Mastin had Neola sales associate Chris Patritto, a retired Hurley School District superintendent, to give the school board a live stream presentation about how the company maintains and updates school policies when there are changes to federal and state statutes.

Athens school board members weren’t ready on Monday to commit to hiring the company. Patritto said the school distric could pay Neola an initial fee of $24,000 to handle the school board’s policies and bylaws, along with administrative guidelines and procedures. The school board’s other option, he said, would be to pay Neola an initial fee of $15,000 for it to only handle school board policies and bylaws. The school district would then need to pay Neola $3,100 every year afterward for it to continually update school board policies.

Tim Krueger, Athens School Board president, asked school building principals Joy Redmann and Juli Gauerke- Peter for their input on whether the school district should pay Neola to handle the school board policies. Both principals felt the school district should pay an outside company to handle and update school board policies for “legal peace of mind.”

Athens school board members, however, were divided over whether to have the school district pay Neola to handle and update school board policies. School board member Julie Guenther felt the initial cost of paying Neola was too high of a cost for the school district to absorb.

“We are getting paid to serve on the school board, therefore shouldn’t it be part of our job to spend time updating the school board policies handbook?” Guenther said.

School board member Jessica Frahm leaned more towards having the school district pay Neola for its board policy services.

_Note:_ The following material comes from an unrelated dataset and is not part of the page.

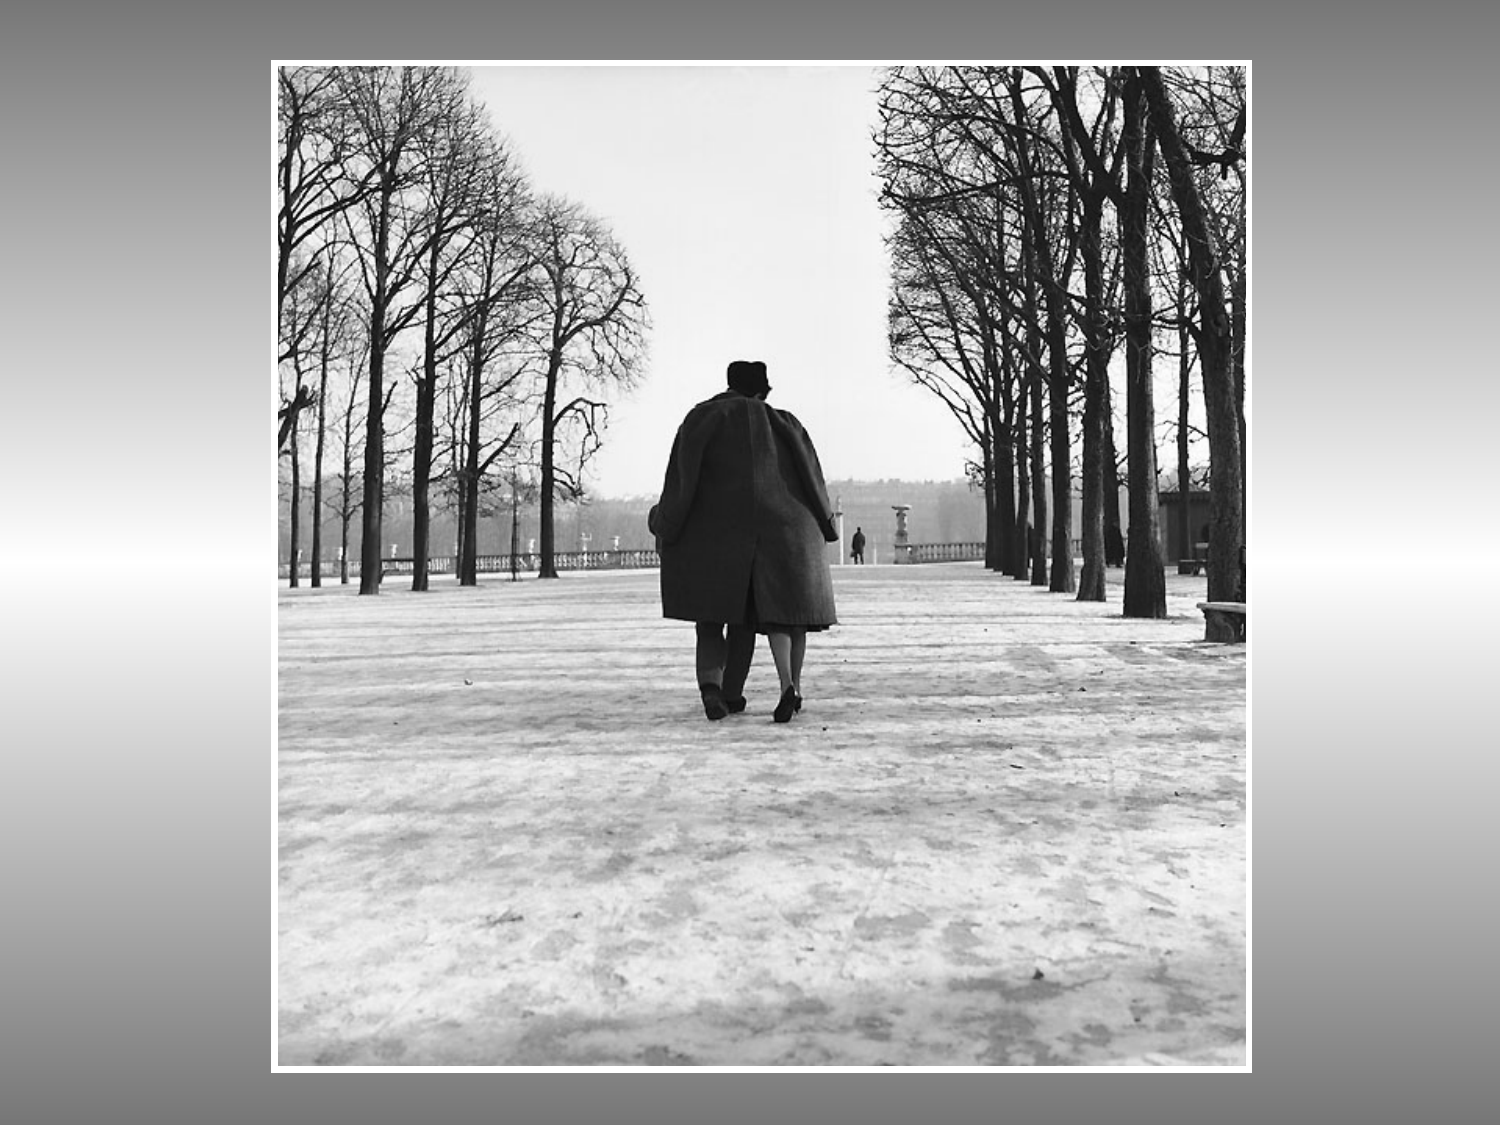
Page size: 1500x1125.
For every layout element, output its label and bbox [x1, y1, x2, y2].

picture [277, 66, 1247, 1067]
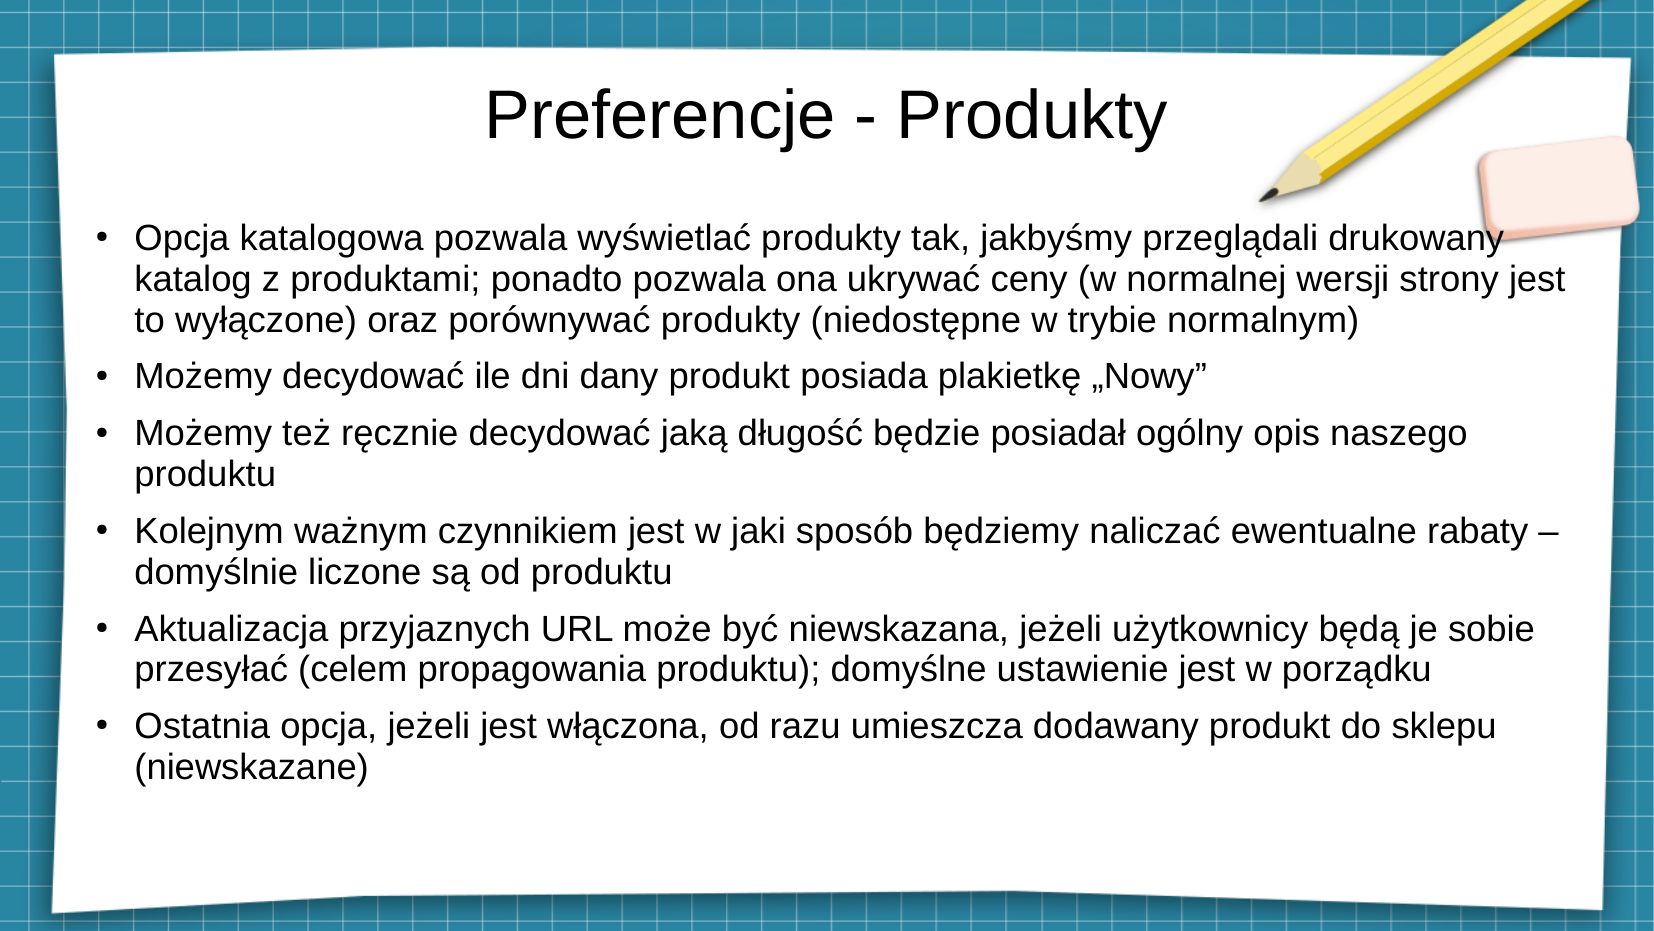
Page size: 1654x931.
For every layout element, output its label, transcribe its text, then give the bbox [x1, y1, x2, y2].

“All seven of us school board members could have a different interpretation of whether the federal and state laws are right, wrong or otherwise,” she said.

In other school board news:

_ Athens school board members and Jamey Handschke, school district buildings and grounds supervisor, discussed the top 10 priorities for upgrades needed inside the two school buildings based on a facility study conducted by Performance Services of Waukesha.

Handschke said the heating, ventilation and air conditioning was his top priority for needing upgrades in both the Athens elementary and middle/ high school buildings.

“Some teachers in the elementary school need to open their classroom windows because it gets so warm in them, while other teachers’ classrooms are too cold,” Handschke said.

Athens School Board member Steve Janke said it would be nice to have the Athens High School gym floor replaced before the rescheduled graduation ceremony on Saturday, July 25. Handschke told the school board there are “dead spots” on the gym floor where basketballs might not correctly bounce. Handschke said the company that would replace the gym floor would need to be notified of the job soon before it begins a project at the Kohl Center in Madison.

School board member Tom Ellenbecker said installing grab bars in the boys and girls bathrooms is another major priority so the school district can be in compliance with the Americans with Disabilities Act (ADA).

_ The school board met in closed session at the end of Monday’s meeting and then it reconvened into open session to approve paying spring sports coaches half the amount of their salaries. The WIAA canceled spring sports due to the COVID-19 pandemic.